▸ **Work order**: Copy the data from the start through the line containing "contraintes.", inclusive, swapping "Poids" for "Masse" and changing nothing else.

▸ **Working data**:
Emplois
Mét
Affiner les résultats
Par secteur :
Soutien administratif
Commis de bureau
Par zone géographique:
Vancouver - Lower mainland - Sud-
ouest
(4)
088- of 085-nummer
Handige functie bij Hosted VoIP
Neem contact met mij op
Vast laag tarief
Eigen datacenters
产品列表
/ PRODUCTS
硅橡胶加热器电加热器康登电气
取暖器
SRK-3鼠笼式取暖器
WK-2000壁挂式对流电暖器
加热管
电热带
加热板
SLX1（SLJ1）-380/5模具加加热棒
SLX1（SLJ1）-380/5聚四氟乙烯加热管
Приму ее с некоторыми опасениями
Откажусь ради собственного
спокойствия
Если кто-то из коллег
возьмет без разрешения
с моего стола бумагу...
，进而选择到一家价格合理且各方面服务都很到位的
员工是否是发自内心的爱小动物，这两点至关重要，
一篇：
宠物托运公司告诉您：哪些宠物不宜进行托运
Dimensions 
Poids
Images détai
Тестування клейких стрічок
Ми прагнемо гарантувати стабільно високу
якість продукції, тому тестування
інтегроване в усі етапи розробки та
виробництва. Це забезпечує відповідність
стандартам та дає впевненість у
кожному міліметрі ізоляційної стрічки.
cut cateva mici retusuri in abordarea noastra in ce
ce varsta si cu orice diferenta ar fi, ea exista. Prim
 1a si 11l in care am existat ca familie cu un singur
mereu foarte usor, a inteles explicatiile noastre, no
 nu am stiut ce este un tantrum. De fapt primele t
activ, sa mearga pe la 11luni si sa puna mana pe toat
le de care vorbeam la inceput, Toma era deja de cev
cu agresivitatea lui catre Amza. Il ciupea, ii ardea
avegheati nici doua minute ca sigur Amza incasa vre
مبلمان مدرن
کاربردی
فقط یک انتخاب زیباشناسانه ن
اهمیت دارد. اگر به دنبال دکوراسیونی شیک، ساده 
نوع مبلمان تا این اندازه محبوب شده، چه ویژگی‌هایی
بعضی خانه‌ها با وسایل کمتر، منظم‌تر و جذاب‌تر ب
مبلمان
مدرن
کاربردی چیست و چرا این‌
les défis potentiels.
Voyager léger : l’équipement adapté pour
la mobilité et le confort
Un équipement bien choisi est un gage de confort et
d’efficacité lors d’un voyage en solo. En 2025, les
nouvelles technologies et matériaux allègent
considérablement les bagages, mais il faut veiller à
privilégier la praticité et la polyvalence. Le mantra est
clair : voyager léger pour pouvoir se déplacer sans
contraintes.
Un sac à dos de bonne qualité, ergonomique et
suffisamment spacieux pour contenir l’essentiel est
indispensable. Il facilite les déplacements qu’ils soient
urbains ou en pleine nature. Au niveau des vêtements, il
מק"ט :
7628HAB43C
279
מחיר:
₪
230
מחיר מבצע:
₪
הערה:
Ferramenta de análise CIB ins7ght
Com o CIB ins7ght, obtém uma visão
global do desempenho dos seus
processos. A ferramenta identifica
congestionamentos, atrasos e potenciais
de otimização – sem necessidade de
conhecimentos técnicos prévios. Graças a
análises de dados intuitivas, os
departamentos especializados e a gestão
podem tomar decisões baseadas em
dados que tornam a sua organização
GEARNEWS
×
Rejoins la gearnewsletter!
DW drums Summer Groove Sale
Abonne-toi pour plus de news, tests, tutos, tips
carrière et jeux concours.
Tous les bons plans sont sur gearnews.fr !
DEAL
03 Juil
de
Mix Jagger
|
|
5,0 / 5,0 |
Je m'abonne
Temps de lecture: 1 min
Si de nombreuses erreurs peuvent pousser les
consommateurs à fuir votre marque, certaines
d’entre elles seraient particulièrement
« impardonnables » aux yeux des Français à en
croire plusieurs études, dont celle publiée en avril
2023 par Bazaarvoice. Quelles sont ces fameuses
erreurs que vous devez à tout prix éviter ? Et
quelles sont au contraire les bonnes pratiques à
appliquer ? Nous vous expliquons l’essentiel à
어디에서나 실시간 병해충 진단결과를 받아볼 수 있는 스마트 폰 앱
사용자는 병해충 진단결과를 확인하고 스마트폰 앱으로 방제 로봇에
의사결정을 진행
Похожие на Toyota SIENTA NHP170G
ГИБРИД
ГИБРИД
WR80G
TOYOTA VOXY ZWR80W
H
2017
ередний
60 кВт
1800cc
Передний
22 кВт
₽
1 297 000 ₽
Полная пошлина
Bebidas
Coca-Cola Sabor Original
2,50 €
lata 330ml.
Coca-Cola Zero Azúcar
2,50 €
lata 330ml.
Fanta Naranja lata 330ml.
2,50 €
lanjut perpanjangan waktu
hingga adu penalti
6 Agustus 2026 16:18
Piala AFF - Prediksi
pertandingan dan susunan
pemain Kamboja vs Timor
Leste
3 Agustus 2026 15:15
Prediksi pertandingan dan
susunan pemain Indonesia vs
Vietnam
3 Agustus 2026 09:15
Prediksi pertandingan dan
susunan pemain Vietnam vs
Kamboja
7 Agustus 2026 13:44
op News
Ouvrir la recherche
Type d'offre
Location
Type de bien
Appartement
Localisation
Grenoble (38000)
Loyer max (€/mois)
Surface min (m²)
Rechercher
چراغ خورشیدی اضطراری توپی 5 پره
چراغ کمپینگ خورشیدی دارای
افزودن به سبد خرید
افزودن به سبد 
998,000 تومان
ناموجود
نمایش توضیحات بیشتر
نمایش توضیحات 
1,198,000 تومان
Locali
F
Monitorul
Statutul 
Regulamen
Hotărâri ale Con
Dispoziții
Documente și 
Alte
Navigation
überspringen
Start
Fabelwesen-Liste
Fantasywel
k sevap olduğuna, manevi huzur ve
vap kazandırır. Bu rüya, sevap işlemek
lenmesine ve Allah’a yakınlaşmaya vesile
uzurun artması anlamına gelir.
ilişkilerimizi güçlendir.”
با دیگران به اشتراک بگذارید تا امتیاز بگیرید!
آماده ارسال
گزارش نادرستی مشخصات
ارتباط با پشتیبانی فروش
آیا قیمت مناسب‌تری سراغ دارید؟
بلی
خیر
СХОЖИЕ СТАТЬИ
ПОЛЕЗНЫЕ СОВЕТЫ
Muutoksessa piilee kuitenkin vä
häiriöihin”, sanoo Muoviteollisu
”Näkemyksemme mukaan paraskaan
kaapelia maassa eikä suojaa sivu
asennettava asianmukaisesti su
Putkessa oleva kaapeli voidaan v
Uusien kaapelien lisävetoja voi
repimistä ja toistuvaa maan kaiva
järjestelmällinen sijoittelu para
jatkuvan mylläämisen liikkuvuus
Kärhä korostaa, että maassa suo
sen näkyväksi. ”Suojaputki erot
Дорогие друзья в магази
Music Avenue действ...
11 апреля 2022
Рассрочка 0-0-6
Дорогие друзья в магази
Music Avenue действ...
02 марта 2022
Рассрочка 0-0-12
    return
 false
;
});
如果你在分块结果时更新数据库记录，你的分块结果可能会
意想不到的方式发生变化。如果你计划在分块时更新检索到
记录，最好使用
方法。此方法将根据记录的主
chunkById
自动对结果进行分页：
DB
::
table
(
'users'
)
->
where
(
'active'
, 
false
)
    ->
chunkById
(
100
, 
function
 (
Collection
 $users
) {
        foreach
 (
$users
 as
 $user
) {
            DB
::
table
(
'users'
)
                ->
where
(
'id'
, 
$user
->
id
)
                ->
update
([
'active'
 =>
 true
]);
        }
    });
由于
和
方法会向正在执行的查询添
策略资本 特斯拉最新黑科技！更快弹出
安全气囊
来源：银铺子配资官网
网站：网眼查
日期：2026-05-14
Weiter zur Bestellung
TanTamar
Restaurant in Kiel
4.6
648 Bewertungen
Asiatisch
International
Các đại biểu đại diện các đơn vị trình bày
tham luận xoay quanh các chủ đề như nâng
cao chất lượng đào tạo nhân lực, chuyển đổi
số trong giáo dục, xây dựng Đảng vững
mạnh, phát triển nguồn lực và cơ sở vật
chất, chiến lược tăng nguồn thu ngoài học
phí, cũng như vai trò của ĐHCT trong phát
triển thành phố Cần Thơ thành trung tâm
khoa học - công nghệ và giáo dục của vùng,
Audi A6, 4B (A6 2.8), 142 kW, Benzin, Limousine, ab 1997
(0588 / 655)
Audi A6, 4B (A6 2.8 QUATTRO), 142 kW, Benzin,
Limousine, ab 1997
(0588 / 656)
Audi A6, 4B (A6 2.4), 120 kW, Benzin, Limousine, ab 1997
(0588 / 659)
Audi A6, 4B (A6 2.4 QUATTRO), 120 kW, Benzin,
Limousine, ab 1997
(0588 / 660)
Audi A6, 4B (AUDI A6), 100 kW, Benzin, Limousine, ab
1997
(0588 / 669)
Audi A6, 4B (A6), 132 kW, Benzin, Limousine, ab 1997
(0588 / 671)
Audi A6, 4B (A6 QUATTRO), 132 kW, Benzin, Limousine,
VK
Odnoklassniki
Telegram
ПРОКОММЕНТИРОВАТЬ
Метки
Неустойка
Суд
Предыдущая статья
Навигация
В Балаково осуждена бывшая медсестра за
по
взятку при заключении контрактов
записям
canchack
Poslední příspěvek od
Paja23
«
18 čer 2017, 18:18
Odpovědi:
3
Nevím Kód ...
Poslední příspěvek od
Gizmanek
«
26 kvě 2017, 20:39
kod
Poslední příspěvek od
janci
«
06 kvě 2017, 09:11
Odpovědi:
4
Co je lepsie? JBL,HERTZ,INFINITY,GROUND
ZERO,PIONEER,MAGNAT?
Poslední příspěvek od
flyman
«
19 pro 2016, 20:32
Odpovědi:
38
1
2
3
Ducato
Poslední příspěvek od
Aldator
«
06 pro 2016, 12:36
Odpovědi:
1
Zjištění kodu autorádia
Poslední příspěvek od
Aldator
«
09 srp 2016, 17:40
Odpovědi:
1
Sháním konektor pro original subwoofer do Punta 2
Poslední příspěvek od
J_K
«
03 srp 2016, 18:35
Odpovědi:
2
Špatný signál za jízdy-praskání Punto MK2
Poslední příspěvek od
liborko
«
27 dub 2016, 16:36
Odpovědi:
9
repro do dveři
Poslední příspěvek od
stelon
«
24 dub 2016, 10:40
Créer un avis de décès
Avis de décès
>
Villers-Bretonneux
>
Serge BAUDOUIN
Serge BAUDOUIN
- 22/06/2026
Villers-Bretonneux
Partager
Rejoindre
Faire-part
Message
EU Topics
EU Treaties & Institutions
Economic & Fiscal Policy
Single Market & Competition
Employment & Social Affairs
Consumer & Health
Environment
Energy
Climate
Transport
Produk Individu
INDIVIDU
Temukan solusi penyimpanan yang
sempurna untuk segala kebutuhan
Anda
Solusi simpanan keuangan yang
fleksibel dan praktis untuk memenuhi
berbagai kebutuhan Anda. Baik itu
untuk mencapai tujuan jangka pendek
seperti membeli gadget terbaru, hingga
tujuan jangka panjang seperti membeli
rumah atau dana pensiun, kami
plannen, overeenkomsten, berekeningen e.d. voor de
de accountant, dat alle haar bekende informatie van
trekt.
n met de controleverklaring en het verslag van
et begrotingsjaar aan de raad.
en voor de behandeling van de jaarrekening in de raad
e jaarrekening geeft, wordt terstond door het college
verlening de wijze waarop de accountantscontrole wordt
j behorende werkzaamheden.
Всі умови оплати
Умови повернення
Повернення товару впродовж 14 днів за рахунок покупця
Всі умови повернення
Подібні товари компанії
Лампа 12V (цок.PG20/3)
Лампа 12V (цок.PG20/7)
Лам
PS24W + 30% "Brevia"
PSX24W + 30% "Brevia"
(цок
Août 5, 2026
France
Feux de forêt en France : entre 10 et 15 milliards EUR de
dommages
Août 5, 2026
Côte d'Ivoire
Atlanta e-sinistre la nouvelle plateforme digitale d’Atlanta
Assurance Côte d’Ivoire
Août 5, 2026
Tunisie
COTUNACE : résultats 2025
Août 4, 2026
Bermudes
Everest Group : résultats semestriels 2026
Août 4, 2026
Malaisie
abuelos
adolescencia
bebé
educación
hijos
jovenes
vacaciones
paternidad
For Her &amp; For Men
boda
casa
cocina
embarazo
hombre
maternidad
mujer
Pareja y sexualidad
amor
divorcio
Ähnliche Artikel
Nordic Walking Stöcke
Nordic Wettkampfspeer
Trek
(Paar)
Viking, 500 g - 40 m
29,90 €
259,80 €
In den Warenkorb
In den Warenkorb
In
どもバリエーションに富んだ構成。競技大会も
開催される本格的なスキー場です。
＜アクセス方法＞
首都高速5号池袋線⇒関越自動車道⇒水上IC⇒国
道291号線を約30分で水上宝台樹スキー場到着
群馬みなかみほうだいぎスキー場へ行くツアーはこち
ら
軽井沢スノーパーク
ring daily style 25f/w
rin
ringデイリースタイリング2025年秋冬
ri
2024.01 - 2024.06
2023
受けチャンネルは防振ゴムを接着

▸ **Exercise solution**:
Emplois
Mét
Affiner les résultats
Par secteur :
Soutien administratif
Commis de bureau
Par zone géographique:
Vancouver - Lower mainland - Sud-
ouest
(4)
088- of 085-nummer
Handige functie bij Hosted VoIP
Neem contact met mij op
Vast laag tarief
Eigen datacenters
产品列表
/ PRODUCTS
硅橡胶加热器电加热器康登电气
取暖器
SRK-3鼠笼式取暖器
WK-2000壁挂式对流电暖器
加热管
电热带
加热板
SLX1（SLJ1）-380/5模具加加热棒
SLX1（SLJ1）-380/5聚四氟乙烯加热管
Приму ее с некоторыми опасениями
Откажусь ради собственного
спокойствия
Если кто-то из коллег
возьмет без разрешения
с моего стола бумагу...
，进而选择到一家价格合理且各方面服务都很到位的
员工是否是发自内心的爱小动物，这两点至关重要，
一篇：
宠物托运公司告诉您：哪些宠物不宜进行托运
Dimensions 
Masse
Images détai
Тестування клейких стрічок
Ми прагнемо гарантувати стабільно високу
якість продукції, тому тестування
інтегроване в усі етапи розробки та
виробництва. Це забезпечує відповідність
стандартам та дає впевненість у
кожному міліметрі ізоляційної стрічки.
cut cateva mici retusuri in abordarea noastra in ce
ce varsta si cu orice diferenta ar fi, ea exista. Prim
 1a si 11l in care am existat ca familie cu un singur
mereu foarte usor, a inteles explicatiile noastre, no
 nu am stiut ce este un tantrum. De fapt primele t
activ, sa mearga pe la 11luni si sa puna mana pe toat
le de care vorbeam la inceput, Toma era deja de cev
cu agresivitatea lui catre Amza. Il ciupea, ii ardea
avegheati nici doua minute ca sigur Amza incasa vre
مبلمان مدرن
کاربردی
فقط یک انتخاب زیباشناسانه ن
اهمیت دارد. اگر به دنبال دکوراسیونی شیک، ساده 
نوع مبلمان تا این اندازه محبوب شده، چه ویژگی‌هایی
بعضی خانه‌ها با وسایل کمتر، منظم‌تر و جذاب‌تر ب
مبلمان
مدرن
کاربردی چیست و چرا این‌
les défis potentiels.
Voyager léger : l’équipement adapté pour
la mobilité et le confort
Un équipement bien choisi est un gage de confort et
d’efficacité lors d’un voyage en solo. En 2025, les
nouvelles technologies et matériaux allègent
considérablement les bagages, mais il faut veiller à
privilégier la praticité et la polyvalence. Le mantra est
clair : voyager léger pour pouvoir se déplacer sans
contraintes.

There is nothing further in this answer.